Tras haber arrancado en abril con subas del 40% al 113% en el caso del gas y del 66% al 162% por el lado de los servicios que presta la empresa estatal AYSA, ahora habrá una nueva tanda de incrementos que afectará a los usuarios residenciales y comerciales.
Las subas pautadas desde el primer día de junio para los clientes residenciales de todo el país, oscilarán en el servicio de gas entre el 21% y 39%, según los niveles de consumos.
Los aumentos –que alcanzarán a un universo de casi 5,5 millones de hogaresque reciben el servicio de gas por redes– dependen de las distintas categorías de consumo y son el resultado de una doble combinación de reducción parcial de subsidios y una actualización del valor del gas.
En tanto, en el caso de AYSA, los incrementos previstos para los usuarios residenciales de la Capital Federal y el Gran Buenos Aires irán del 31% al 46%, según la ubicación geográfica de los hogares.
En este caso, los aumentos recaerán sobre casi 3 millones de familias de la Capital y el Conurbano que han sido agrupadas en tres grandes sectores que tienen distintos porcentajes de ajustes. El área denominada “Barrial” –donde se aplicará un aumento del 31%– comprende a los usuarios que viven en: Villa Riachuelo, Villa Lugano, Riachuelo, Villa Soldati, Parque Patricios, La Boca, Villa Fiorito, Turdera, Valentín Alsina, Remedios de Escalada, Aldo Bonzi, Ciudad Evita, La Tablada, Rafael Castillo, Carapachay, Martín Coronado y distritos similares del Gran Buenos Aires.
El segundo sector “Medio” que tendrá una suba en junio del 40% comprende a los clientes de: Almagro, Villa del Parque, Villa Devoto, Caballito, Colegiales, Villa Crespo, San Telmo, Lanús, Ramos Mejía, Acassuso, San Fernando y Florida.
Y el último sector calificado como “Alto” que recibirá un ajuste tarifario del 41% aglutina a los hogares de Recoleta y ciertas de zonas de Belgrano, Palermo, Retiro, Nuñez, San Isidro, Olivos, Martínez y Vicente López.
Al igual que en los aumentos aplicados en abril y los agendados para agosto, los usuarios residenciales cuentan con una variante para poder evitar o morigerar las subas.
Según las reglas fijadas por la administración kirchnerista, para eludir los incrementos de tarifas y la quita de subsidios, los clientes hogareños deberán bajar más de un 20% sus niveles de consumo con respecto al mismo bimestre del año pasado.
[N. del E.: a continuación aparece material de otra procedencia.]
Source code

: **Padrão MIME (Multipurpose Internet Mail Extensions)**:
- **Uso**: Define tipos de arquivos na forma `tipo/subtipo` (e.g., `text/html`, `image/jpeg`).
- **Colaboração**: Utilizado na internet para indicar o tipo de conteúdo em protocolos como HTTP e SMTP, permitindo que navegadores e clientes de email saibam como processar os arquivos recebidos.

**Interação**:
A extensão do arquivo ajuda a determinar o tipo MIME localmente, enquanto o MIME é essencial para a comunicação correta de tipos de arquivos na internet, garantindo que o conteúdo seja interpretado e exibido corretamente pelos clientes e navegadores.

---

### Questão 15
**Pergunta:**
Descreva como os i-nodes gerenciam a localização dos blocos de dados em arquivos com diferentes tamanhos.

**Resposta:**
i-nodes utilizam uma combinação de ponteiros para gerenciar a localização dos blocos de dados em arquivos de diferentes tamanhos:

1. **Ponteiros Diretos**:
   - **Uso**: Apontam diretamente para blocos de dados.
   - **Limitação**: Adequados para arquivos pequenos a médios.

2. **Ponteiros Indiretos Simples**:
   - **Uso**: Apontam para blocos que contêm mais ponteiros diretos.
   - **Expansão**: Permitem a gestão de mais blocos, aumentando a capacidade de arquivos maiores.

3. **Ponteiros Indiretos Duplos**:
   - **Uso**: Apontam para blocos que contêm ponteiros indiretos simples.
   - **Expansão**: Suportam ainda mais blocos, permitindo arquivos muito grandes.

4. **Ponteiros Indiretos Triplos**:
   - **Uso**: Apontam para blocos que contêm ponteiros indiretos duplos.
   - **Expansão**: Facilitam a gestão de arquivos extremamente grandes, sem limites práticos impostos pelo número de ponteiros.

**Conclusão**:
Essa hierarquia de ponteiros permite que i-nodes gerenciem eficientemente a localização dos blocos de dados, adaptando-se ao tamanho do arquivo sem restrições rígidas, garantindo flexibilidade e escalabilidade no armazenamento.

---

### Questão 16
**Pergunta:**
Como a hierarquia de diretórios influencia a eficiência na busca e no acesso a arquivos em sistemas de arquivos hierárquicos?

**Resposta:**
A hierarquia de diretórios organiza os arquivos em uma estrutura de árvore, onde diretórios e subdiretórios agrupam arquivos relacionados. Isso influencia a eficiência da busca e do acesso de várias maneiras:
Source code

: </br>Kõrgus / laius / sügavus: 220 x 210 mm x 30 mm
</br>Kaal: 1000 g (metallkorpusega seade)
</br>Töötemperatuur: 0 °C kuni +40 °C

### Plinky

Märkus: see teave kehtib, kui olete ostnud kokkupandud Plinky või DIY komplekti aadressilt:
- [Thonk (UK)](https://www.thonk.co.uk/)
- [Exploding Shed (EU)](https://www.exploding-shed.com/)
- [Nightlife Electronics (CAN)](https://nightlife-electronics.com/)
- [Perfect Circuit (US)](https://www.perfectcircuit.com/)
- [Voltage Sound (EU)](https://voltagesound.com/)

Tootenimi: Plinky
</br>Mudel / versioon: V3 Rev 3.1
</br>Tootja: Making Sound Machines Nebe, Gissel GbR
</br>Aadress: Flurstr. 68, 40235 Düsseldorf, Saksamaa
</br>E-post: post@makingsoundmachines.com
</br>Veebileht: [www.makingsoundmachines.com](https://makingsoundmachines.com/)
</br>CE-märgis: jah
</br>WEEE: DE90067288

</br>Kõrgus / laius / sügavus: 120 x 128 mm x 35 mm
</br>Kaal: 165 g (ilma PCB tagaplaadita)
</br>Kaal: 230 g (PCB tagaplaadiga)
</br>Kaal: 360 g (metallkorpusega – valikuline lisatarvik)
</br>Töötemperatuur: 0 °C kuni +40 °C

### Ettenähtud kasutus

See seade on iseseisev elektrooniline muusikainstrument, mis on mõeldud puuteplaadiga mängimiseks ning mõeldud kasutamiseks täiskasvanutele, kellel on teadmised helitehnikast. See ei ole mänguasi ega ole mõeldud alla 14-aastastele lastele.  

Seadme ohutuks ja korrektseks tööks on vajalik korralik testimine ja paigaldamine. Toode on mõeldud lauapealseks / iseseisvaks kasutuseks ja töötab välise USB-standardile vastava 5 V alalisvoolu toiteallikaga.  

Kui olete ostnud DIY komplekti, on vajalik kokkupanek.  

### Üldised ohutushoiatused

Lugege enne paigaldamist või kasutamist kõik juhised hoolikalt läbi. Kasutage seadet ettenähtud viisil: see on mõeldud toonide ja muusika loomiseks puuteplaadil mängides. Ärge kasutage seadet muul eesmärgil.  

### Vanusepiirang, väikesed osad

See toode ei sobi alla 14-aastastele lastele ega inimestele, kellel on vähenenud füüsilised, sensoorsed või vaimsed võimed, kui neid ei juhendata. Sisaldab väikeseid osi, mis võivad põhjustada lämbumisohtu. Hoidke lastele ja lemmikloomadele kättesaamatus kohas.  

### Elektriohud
En tanto, los que logren reducir entre un 5% y 20% sus consumos con respecto a los mismos meses de 2013, tendrán que pagar sólo la mitad de los aumentos programados a partir del domingo 1 de junio.
En cambio, aquellos que mantengan sus consumos sin cambios o no alcancen un ahorro superior al 5%, deberán afrontar la totalidad de los aumentos en juego.